IV
More than twenty times that period had elapsed, however, before Frederick Mullett returned to the kitchen. He found his bride-to-be in a considerably less amiable mood than that in which he had left her. She was standing with folded arms, and the temperature of the room had gone down a number of degrees.
“Pretty girl?” she inquired frostily, as Mullett crossed the threshold.
“Eh?”
“You said you were going to send that model away in half a minute, and I’ve been waiting here nearer a quarter of an hour,” said Fanny, verifying this statement by a glance at the wristwatch, the absence of which from their stock was still an unsolved mystery to a prosperous firm of jewellers on Fifth Avenue.
Mullett clasped her in his arms. It was a matter of some difficulty, for she was not responsive, but he did it.
“It was not a model, darling. It was a man. A guy with grey hair and a red face.”
“Oh? What did he want?”
Mullett’s already somewhat portly frame seemed to expand, as if with some deep emotion.
“He came to tempt me, Fanny.”
“To tempt you?”
“That’s what he did. Wanted to know if my name was Mullett, and two seconds after I had said it was he offered me three hundred dollars to perpetrate a crime.”
“He did? What crime?”
“I didn’t wait for him to tell me. I spurned his offer and came away. That’ll show you if I’ve reformed or not. A nice, easy, simple job he said it was, that I could do in a couple of minutes.”
“And you spurned him, eh?”
“I certainly spurned him. I spurned him good and plenty.”
“And then you came away?”
“Came right away.”
“Then listen here,” said Fanny in a steely voice, “it don’t seem to me that your times add up right. You say he made you this offer two seconds after he heard your name.
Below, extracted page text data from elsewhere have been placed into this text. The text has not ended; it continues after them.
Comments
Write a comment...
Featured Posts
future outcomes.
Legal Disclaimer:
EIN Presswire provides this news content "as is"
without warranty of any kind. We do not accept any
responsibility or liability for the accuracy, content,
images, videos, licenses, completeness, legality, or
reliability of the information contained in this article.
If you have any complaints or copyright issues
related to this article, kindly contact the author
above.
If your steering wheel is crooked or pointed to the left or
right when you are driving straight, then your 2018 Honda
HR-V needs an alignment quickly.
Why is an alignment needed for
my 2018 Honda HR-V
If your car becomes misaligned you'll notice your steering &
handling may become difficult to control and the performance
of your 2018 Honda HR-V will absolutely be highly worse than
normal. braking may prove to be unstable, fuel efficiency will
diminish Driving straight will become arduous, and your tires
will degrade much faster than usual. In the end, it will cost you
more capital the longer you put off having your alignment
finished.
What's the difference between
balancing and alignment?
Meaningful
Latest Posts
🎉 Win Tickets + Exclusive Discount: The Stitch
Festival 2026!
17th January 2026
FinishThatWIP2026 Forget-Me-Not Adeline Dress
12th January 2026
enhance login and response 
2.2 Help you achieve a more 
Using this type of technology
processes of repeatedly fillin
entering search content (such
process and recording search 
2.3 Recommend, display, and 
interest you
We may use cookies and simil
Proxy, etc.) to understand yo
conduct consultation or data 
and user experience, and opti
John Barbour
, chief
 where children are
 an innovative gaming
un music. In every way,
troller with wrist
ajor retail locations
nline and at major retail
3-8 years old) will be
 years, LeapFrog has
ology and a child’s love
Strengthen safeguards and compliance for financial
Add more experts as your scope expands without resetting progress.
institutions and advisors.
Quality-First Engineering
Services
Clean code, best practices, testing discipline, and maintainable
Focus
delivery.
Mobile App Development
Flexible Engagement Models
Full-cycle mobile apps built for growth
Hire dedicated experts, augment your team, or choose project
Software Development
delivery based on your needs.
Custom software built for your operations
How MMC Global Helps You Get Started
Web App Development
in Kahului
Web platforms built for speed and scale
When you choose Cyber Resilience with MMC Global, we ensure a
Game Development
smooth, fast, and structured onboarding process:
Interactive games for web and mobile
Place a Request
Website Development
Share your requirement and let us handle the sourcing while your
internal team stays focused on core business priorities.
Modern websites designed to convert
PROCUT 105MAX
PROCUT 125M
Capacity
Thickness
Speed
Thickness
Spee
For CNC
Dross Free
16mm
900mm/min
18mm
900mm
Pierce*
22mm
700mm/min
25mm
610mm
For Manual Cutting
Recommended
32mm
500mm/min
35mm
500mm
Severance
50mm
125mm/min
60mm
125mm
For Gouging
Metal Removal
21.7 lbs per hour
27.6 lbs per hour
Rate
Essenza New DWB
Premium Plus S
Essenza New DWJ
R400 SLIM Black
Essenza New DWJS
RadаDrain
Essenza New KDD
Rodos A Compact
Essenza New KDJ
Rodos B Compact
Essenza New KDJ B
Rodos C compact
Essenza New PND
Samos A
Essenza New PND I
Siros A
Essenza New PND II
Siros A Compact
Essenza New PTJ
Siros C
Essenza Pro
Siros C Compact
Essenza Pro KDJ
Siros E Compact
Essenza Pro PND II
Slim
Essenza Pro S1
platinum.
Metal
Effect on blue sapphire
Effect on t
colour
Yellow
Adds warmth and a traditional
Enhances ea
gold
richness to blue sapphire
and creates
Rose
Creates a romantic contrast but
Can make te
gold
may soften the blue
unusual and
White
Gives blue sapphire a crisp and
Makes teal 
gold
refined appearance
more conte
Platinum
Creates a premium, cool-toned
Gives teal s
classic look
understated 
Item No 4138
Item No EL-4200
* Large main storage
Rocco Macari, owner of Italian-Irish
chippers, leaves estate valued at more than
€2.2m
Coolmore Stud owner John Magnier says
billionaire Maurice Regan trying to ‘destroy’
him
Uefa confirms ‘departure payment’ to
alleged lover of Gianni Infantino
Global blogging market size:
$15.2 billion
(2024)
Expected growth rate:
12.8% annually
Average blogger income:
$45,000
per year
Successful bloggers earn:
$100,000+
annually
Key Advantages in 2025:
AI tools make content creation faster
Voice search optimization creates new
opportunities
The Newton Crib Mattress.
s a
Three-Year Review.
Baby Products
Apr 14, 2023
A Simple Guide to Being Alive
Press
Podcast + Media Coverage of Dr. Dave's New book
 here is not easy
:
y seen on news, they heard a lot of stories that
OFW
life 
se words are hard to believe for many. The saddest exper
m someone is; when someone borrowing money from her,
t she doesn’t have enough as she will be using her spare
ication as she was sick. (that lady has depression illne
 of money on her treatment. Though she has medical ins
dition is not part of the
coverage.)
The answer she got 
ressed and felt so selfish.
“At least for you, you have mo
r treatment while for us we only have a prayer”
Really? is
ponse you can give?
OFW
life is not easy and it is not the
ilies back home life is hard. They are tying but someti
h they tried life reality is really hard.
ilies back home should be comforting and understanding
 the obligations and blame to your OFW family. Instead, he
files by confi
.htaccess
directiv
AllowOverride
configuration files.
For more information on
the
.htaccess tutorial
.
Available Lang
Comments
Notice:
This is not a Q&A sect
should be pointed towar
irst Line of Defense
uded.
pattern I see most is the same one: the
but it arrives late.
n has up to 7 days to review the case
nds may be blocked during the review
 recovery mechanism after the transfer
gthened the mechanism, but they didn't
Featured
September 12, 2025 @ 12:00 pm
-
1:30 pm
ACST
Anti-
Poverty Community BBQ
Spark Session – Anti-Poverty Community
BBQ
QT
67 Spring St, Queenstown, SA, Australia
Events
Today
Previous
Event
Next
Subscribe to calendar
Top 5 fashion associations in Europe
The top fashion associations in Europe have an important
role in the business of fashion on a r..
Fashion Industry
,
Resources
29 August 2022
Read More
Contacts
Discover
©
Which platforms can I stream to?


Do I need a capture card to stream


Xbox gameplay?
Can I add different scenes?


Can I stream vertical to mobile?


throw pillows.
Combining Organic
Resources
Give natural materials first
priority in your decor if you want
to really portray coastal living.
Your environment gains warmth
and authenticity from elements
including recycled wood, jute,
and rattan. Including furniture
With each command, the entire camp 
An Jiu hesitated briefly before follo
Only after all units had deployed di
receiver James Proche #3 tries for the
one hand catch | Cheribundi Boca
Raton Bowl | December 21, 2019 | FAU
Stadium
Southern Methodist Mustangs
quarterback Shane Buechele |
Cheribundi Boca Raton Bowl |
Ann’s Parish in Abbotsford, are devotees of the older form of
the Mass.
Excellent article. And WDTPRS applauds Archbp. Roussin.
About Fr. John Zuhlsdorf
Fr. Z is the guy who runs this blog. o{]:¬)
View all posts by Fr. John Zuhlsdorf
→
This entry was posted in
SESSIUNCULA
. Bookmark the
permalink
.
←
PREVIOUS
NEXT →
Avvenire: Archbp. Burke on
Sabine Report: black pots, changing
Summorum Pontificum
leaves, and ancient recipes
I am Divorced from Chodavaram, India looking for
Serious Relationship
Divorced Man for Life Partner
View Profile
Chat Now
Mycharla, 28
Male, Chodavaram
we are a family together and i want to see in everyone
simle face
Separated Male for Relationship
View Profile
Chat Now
Well, why did it take you a quarter of an hour to get back to this kitchen? If you want to know what I think, it wasn’t a red-faced man with grey hair at all—it was one of these Washington Square vamps and you were flirting with her.”
“Fanny!”
“Well, I’ve read Gingery Stories, and I know what it’s like down here in Bohemia with all these artists and models and everything.”
Mullett drew himself up.
“Your suspicions pain me, Fanny. If you care to step out on to the roof, you can peek in at the sitting-room window and see him for yourself. He’s waiting there for me to bring him a drink. The reason I was so long coming back was that it took him ten minutes before he asked my name. Up till then he just sat and spluttered.”
“All right. Take me out on the roof.”
“There!” said Mullett, a moment later. “Now perhaps you’ll believe me.”
Through the French windows of the sitting-room there was undeniably visible a man of precisely the appearance described. Fanny was remorseful.
“Did I wrong my poor little Freddy, then?” she said.
“Yes, you did.”
“I’m sorry. There!”
She kissed him. Mullett melted immediately.
“I must go back and get that drink,” he said.
“And I must be getting along.”
“Oh, not yet,” begged Mullett.
“Yes, I must. I’ve got to look in at one or two of the stores.”
“Fanny!”
“Well, a girl’s got to have her trousseau, hasn’t she?”
Mullett sighed.
“You’ll be very careful, precious?” he said anxiously.
“I’m always careful. Don’t you worry about me.”
Mullett retired, and Fanny, blowing a parting kiss from her pretty fingers, passed through the door leading to the stairs.
It was perhaps five minutes later, while Mullett sat dreaming golden dreams in the kitchen and Sigsbee H. Waddington sat sipping his whisky-and-soda in the sitting-room, that a sudden tap on the French window caused the latter to give a convulsive leap and spill most of the liquid down the front of his waistcoat.
He looked up. A girl was standing outside the window, and from her gestures he gathered that she was requesting him to open it.